Cherylann Mollan and Auqib Javeed of the BBC write about a new “crackdown” in Kashmir. Authorities in Kashmir have ordered all educational institutions to review books for “inappropriate and objectionable” content.
The order, issued last week, has directed schools, colleges, universities and coaching centres to check all published material—including research papers and academic theses—for content that could violate “religious sentiments, laws, educational values and established norms”.
According to the report, authorities have clarified that the purpose of the order is not to restrict reading but “removing material they say is factually inaccurate or unlawful”.
It adds that the intention of the order is to remove any content that “promotes, glorifies, legitimises or justifies terrorism, violent extremism, secessionism, radicalisation”.
“But opposition parties, academics and students say the move is an attack on academic freedom and an attempt to erase Kashmir’s turbulent history,” the report says.
The report quotes Naseer Ahmad Wani, Director of School Education in Kashmir, besides political scientist Noor Ahmad Baba, a Kashmir studies teacher and political leaders from across the aisle.
Alan Beattie writes in Financial Times about “ad hoc” deals being signed between countries that are often glorified as major shifts in the global economic order, but are, in reality, relatively “shallow”. He refers to the India-EU deal in particular.
“When the EU and India agreed a rather shallow trade deal back in January, it supposedly reflected the coming together of two great strategic powers united by a common geoeconomic purpose, and so on. You know the drill,” he writes.

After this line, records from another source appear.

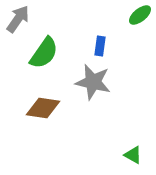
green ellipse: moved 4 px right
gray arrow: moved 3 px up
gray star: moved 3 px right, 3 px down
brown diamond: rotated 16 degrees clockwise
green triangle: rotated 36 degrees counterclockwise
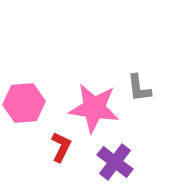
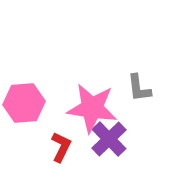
pink star: moved 2 px left
purple cross: moved 6 px left, 23 px up; rotated 9 degrees clockwise
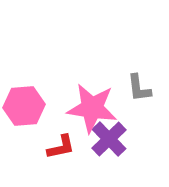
pink hexagon: moved 3 px down
red L-shape: rotated 52 degrees clockwise
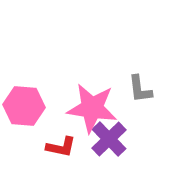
gray L-shape: moved 1 px right, 1 px down
pink hexagon: rotated 9 degrees clockwise
red L-shape: rotated 24 degrees clockwise
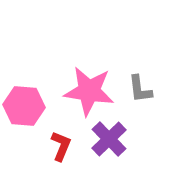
pink star: moved 3 px left, 17 px up
red L-shape: moved 1 px up; rotated 80 degrees counterclockwise
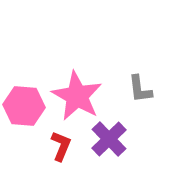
pink star: moved 12 px left, 5 px down; rotated 21 degrees clockwise
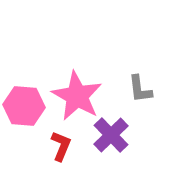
purple cross: moved 2 px right, 4 px up
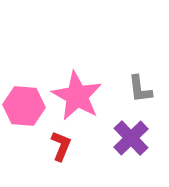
purple cross: moved 20 px right, 3 px down
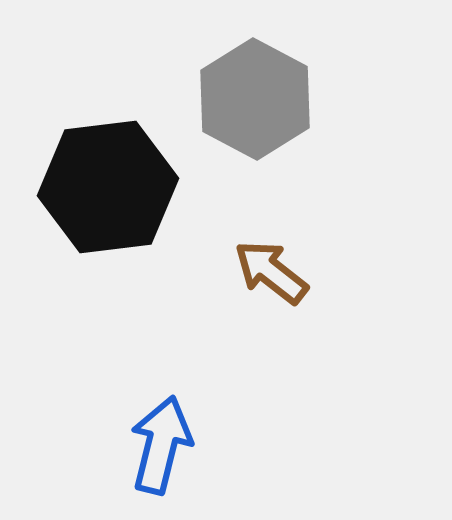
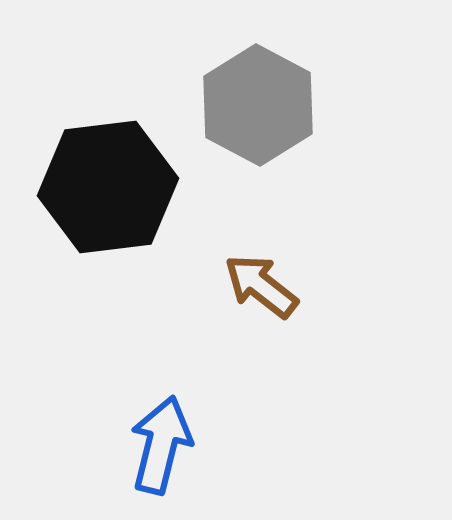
gray hexagon: moved 3 px right, 6 px down
brown arrow: moved 10 px left, 14 px down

Beattie also refers to other agreements that have taken place in the last few years which never really had anything to do with trade, and could not perhaps justify the vision several countries have of “of a world order with coalitions of middle powers no longer relying on a US anchor”. He cites the security agreements concluded between the European Union and India recently, arguing they had no relevance to trade deals. Moreover, the Australia-UK-US (Aukus) submarine and technology pact, “announced in 2021 to great fanfare,” had nothing to do with trade as such.

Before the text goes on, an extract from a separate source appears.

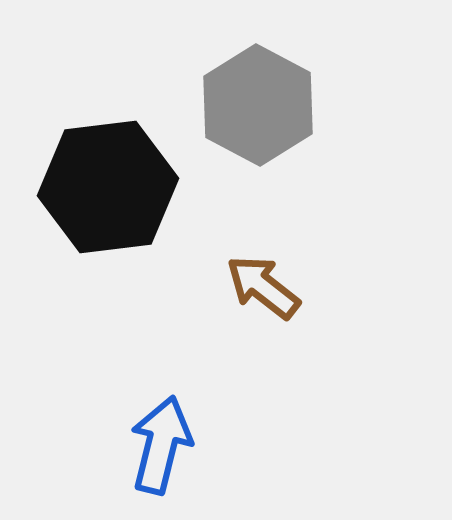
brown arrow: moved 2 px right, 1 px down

The author also highlights how many such agreements are “preferential agreements”, which do not breach geopolitical value networks. Trade agreements built around preferential terms are meant for normal economic conditions, covering areas such as tariffs, regulations, and intellectual property. They are far less effective during trade conflicts and have not stopped China from deploying various tools to strengthen its strategic position, he adds.
“To speak of a new order is itself somewhat misleading. In geopolitically sensitive areas there will be no overarching governance or legal framework, just coalitions or bilaterals of convenience with a bias towards politically friendly countries. This may not sound inspirational. It is, however, much more realistic than imagining that taking the knife of a traditional trade agreement to a critical products gunfight will end up in anything but defeat,” writes Beattie.